Work item: Pictures excluded, copy word for word the lines from the one holding "sus pueblos ecoturísticos" through the last line below.

The records:
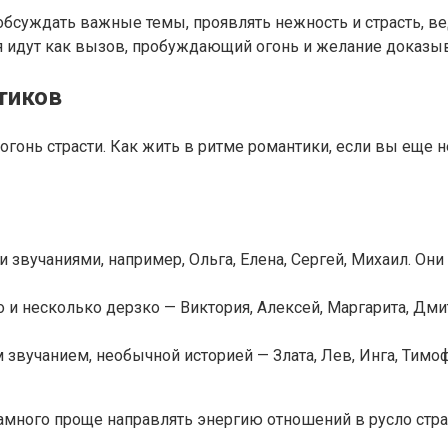
 обсуждать важные темы, проявлять нежность и страсть,
ия идут как вызов, пробуждающий огонь и желание доказыв
тиков
гонь страсти. Как жить в ритме романтики, если вы еще н
звучаниями, например, Ольга, Елена, Сергей, Михаил. Они
ро и несколько дерзко — Виктория, Алексей, Маргарита, Д
 звучанием, необычной историей — Злата, Лев, Инга, Тимо
намного проще направлять энергию отношений в русло стра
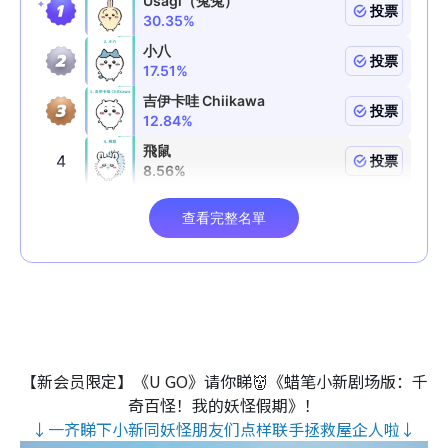
【新会员限定】《U GO》请你睇👹《蜡笔小新剧场版：千
奇百怪！我的妖怪假期》！
↓一齐睇下小新同妖怪朋友们点样联手拯救屋企人啦↓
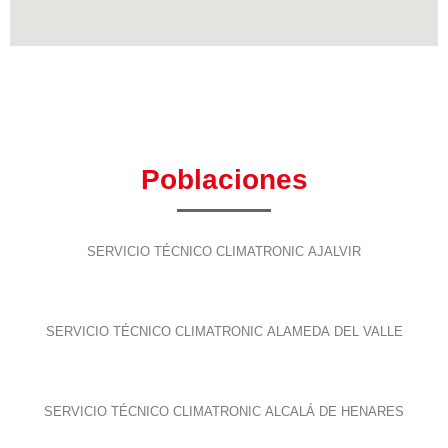
Poblaciones
SERVICIO TÉCNICO CLIMATRONIC AJALVIR
SERVICIO TÉCNICO CLIMATRONIC ALAMEDA DEL VALLE
SERVICIO TÉCNICO CLIMATRONIC ALCALÁ DE HENARES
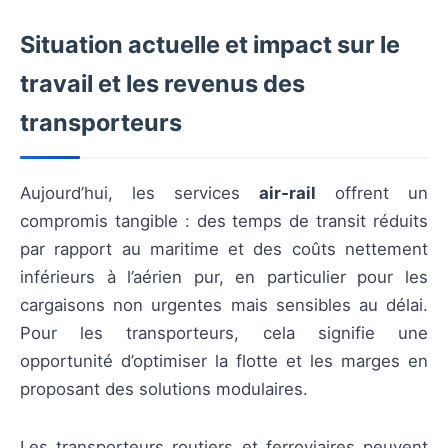
Situation actuelle et impact sur le
travail et les revenus des
transporteurs
Aujourd’hui, les services
air‑rail
offrent un
compromis tangible : des temps de transit réduits
par rapport au maritime et des coûts nettement
inférieurs à l’aérien pur, en particulier pour les
cargaisons non urgentes mais sensibles au délai.
Pour les transporteurs, cela signifie une
opportunité d’optimiser la flotte et les marges en
proposant des solutions modulaires.
Les transporteurs routiers et ferroviaires peuvent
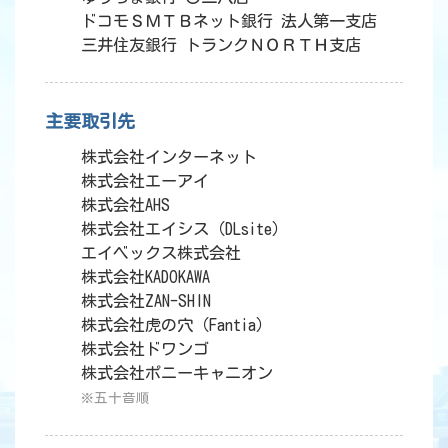
ドコモＳＭＴＢネット銀行 法人第一支店
三井住友銀行 トランクＮＯＲＴＨ支店
主要取引先
株式会社インターネット
株式会社エーアイ
株式会社AHS
株式会社エイシス（DLsite）
エイベックス株式会社
株式会社KADOKAWA
株式会社ZAN-SHIN
株式会社虎の穴（Fantia）
株式会社ドワンゴ
株式会社ポニーキャニオン
※五十音順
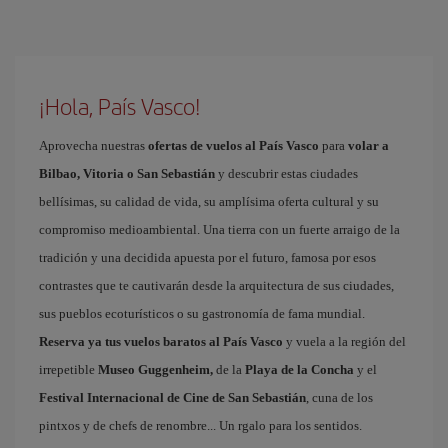
¡Hola, País Vasco!
Aprovecha nuestras
ofertas de vuelos al País Vasco
para
volar a
Bilbao, Vitoria o San Sebastián
y descubrir estas ciudades
bellísimas, su calidad de vida, su amplísima oferta cultural y su
compromiso medioambiental. Una tierra con un fuerte arraigo de la
tradición y una decidida apuesta por el futuro, famosa por esos
contrastes que te cautivarán desde la arquitectura de sus ciudades,
sus pueblos ecoturísticos o su gastronomía de fama mundial.
Reserva ya tus vuelos baratos al País Vasco
y vuela a la región del
irrepetible
Museo Guggenheim,
de la
Playa de la Concha
y el
Festival Internacional de Cine de San Sebastián
, cuna de los
pintxos y de chefs de renombre... Un rgalo para los sentidos.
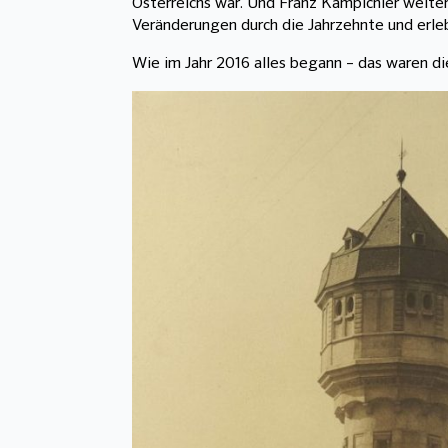
Österreichs war. Und Franz Kampichler weiter
Veränderungen durch die Jahrzehnte und erl
Wie im Jahr 2016 alles begann – das waren di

Response to the task:
sus pueblos ecoturísticos o su gastronomía de fama mundial.
Reserva ya tus vuelos baratos al País Vasco
y vuela a la región del
irrepetible
Museo Guggenheim,
de la
Playa de la Concha
y el
Festival Internacional de Cine de San Sebastián
, cuna de los
pintxos y de chefs de renombre... Un rgalo para los sentidos.
Österreichs war. Und Franz Kampichler weiter
Veränderungen durch die Jahrzehnte und erl
Wie im Jahr 2016 alles begann – das waren di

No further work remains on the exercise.